TNM Staging of Testicular Germ Cell Tumors
The TNM staging system for testicular germ cell tumors uses pathological assessment of the primary tumor (pT), clinical and pathological assessment of regional lymph nodes (N/pN), distant metastasis (M), and uniquely incorporates serum tumor markers (S) as a formal staging parameter. 1
Primary Tumor (pT) Classification
The pT staging is determined from the radical orchiectomy specimen:
- pTis: Germ cell neoplasia in situ (GCNIS) - formerly called carcinoma in situ
- pT1: Tumor limited to testis and epididymis without vascular/lymphatic invasion; may invade tunica albuginea but not tunica vaginalis
- pT2: Tumor limited to testis and epididymis with vascular/lymphatic invasion, OR tumor extending through tunica albuginea with involvement of tunica vaginalis
- pT3: Tumor invades spermatic cord (with or without vascular/lymphatic invasion)
- pT4: Tumor invades scrotum (with or without vascular/lymphatic invasion) 1
Critical distinction: The presence or absence of vascular/lymphatic invasion is the key differentiator between pT1 and pT2 when the tumor is confined to the testis and epididymis. The AJCC 8th edition further subdivides T1 pure seminoma into T1a (≤3 cm) and T1b (>3 cm). 1
Regional Lymph Nodes
Clinical Stage (N):
- N0: No regional lymph node metastasis
- N1: Lymph node mass ≤2 cm in greatest dimension, OR multiple nodes none >2 cm
- N2: Lymph node mass >2 cm but ≤5 cm, OR >5 nodes positive (none >5 cm), OR extranodal extension
- N3: Lymph node mass >5 cm 1
Pathological Stage (pN):
- pN1: Lymph node mass ≤2 cm AND ≤5 positive nodes (none >2 cm)

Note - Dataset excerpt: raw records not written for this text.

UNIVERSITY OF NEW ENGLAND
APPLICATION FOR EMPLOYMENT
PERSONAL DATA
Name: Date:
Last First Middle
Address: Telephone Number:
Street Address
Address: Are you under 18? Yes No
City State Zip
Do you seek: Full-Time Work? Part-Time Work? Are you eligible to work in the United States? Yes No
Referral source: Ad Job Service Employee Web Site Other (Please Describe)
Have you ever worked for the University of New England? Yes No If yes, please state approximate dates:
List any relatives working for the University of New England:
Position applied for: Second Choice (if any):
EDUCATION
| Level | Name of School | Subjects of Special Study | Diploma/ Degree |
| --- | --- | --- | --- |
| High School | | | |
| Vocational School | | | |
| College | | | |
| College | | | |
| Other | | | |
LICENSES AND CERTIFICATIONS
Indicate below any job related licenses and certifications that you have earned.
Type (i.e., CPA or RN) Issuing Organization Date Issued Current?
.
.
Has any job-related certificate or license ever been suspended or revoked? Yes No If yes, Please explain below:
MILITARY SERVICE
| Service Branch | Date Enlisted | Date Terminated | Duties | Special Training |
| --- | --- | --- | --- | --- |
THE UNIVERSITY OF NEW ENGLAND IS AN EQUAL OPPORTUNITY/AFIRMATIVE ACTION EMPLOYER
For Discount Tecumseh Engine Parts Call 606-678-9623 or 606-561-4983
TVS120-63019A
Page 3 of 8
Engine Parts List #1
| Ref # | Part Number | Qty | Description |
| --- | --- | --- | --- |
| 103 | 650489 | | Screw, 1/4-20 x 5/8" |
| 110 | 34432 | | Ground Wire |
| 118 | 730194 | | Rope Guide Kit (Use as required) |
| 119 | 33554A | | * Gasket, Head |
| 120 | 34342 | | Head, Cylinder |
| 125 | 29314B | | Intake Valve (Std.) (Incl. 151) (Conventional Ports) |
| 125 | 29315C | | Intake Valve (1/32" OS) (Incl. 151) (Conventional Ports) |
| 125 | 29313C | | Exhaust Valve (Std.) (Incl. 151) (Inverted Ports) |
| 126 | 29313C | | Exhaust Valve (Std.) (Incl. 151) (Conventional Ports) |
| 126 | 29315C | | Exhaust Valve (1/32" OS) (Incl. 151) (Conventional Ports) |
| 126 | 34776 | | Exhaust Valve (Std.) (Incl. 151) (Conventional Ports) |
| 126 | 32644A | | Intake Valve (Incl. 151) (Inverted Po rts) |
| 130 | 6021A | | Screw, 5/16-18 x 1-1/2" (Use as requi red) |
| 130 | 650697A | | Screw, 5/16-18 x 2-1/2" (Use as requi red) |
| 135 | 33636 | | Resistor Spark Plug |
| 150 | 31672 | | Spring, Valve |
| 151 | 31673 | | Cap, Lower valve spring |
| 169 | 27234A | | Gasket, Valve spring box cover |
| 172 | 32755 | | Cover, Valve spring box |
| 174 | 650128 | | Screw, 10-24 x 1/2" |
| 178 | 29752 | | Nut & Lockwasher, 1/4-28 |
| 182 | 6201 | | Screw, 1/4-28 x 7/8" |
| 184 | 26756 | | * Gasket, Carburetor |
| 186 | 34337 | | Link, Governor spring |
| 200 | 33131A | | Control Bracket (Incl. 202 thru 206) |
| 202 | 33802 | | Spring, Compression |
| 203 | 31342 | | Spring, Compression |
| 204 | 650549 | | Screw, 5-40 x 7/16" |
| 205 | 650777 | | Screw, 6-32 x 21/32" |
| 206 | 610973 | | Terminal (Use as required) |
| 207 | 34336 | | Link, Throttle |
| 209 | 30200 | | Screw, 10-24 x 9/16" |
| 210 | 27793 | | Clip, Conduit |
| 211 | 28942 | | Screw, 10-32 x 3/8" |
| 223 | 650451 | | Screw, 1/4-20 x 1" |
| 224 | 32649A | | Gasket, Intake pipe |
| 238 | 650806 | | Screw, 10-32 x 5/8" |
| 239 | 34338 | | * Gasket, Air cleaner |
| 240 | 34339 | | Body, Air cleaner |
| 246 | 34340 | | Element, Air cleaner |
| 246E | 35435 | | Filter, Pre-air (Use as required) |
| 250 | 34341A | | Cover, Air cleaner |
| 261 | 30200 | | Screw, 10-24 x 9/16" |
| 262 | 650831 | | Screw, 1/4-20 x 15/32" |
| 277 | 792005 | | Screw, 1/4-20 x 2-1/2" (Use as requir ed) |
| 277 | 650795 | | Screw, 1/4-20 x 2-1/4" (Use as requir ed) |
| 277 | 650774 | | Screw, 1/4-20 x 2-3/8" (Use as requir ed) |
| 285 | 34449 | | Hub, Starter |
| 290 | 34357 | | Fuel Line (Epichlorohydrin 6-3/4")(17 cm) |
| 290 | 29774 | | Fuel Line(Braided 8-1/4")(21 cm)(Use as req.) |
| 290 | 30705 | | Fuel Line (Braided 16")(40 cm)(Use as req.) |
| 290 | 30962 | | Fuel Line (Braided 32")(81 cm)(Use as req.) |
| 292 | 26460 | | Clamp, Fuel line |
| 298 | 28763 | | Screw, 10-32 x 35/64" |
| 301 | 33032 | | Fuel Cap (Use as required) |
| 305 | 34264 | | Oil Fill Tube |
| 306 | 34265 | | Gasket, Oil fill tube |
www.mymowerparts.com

- pN2: Lymph node mass >2 cm but ≤5 cm, OR >5 nodes positive (none >5 cm), OR extranodal extension
- pN3: Lymph node mass >5 cm 1
Key difference: Pathological staging adds the requirement of ≤5 positive nodes for pN1, whereas clinical N1 has no such numerical limit.
Distant Metastasis (M)
- M0: No distant metastasis
- M1a: Non-regional lymph node(s) or lung metastasis
- M1b: Distant metastasis other than non-regional lymph nodes and lung (e.g., bone, liver, brain) 1
Serum Tumor Markers (S)
This is unique to testicular cancer staging - serum markers are formally incorporated into the TNM system and measured pre-chemotherapy:
- S0: Marker levels within normal limits
- S1: LDH <1.5× ULN AND hCG <5,000 mIU/mL AND AFP <1,000 ng/mL
- S2: LDH 1.5-10× ULN OR hCG 5,000-50,000 mIU/mL OR AFP 1,000-10,000 ng/mL
- S3: LDH >10× ULN OR hCG >50,000 mIU/mL OR AFP >10,000 ng/mL 1
Critical Staging Considerations
Timing of assessment matters: Histopathological results, post-orchiectomy tumor markers, and contrast-enhanced CT scan results are used together to stratify patients according to TNM classification. 1
Seminoma-specific caveat: In patients with pure seminoma and serum β-hCG >1,000 IU/L, consider the possibility of nonseminoma, re-review the surgical specimen with pathology, and consider discussion with a high-volume center. β-hCG alone should not be used to stage or risk stratify patients with pure seminoma. Use of LDH to risk stratify metastatic seminoma is controversial. 2
Elevated AFP in "seminoma": Patients with elevated AFP have nonseminomas by definition, regardless of histology. 2
Stage Grouping Integration
The final stage grouping (Stage 0, I, IA, IB, IS, II, IIA, IIB, IIC, III, IIIA, IIIB, IIIC) combines T, N, M, and S categories with histology (seminoma vs. nonseminoma) to determine prognosis and guide treatment decisions. 1 This integrated approach is essential because serum markers provide independent prognostic information beyond anatomical extent of disease alone.